Apparently a single bank in Azerbaijan has had a key role in keeping the Internet’s spammers alive. It won’t surprise me if some of the online terror gangs go after that bank, to be honest. In a case like that, I start rooting for injuries. And by injuries I mean actual physical ones, to both sides.

As the Texas legislature continues to defy Governor Perry by leaving the Amazon Tax/Internet Sales Tax in SB 1, Amazon is offering a compromise. Texas has better take it, because Amazon will walk away from states that defy them. Ask South Carolina.

How about some FCC? The head of GLAAD, Jarrett Barrios, as been forced out for refusing to support government intervention in the T-Mobile/AT&T deal. Now we all know: the gay agenda on the left takes a back seat to the Soros agenda.


Six months the FCC has now sat on Net Neutrality, without publishing it in the Federal Register. What, are they still writing it? This is absurd.

ICANN has been making cash grabs for years, but now it’s all in the open: ICANN is selling TLDs to anyone for $185,000. Previously restricted to a few general domains (.com, .net, .edu, etc.) and to countries (.us, .uk, .jp, etc.), the list has gradually expanded. At first a few new ones were invented to generate revenue (.biz, .museum, .info), but now all semblance of limitation is gone now. Well, it’s easy money. But the funny thing is, .com will still be the most important one, by far.

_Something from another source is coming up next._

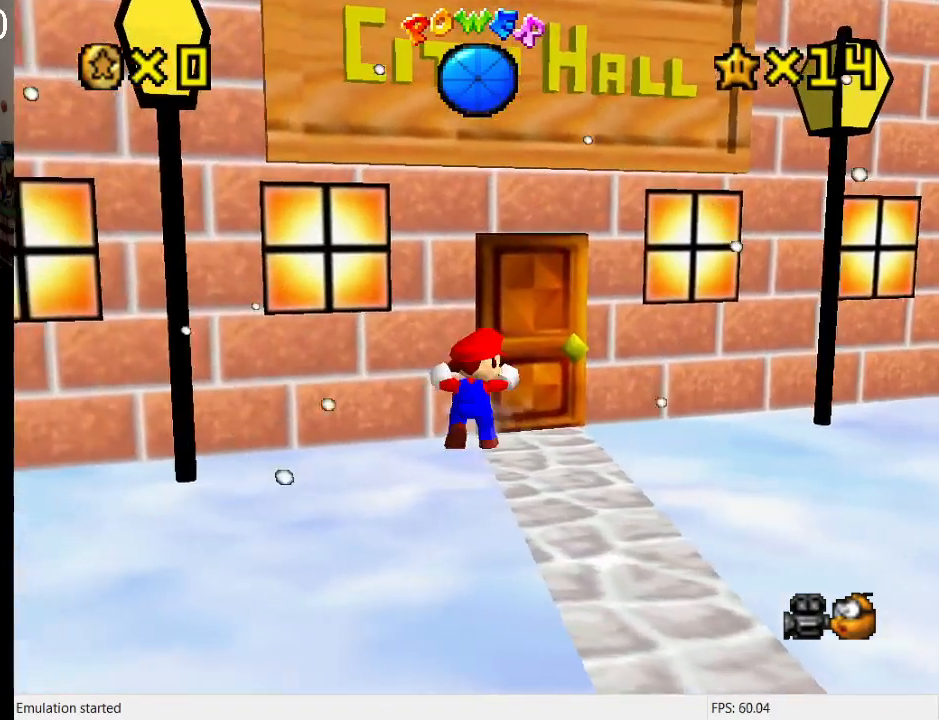
{"buttons": [], "left_stick": "up", "right_stick": "center", "events": [[100, "left_stick", "up-right"], [367, "left_stick", "up"]]}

I support copyright. Copyright has merit. The culture of entitlement online is repugnant. But come on, the PROTECT IP bill is not the way to fix that. We don’t need a Communist China-style national censorship blacklist. It’s too easily abused, and too contrary to a free Internet and free society. If you want to stop the baddies, stop them. Don’t try to paper over the problem.

Speaking of copyright, it seems that a major federal court decision has come down about the “Hot News” doctrine. Barclays Capital et al. vs went to the 2nd Circuit Court of Appeals, and there seems to have scored somewhat of a victory. Newsmakers apparently cannot prevent reporters from reporting on the news, even if that news is in the offering of a paid service.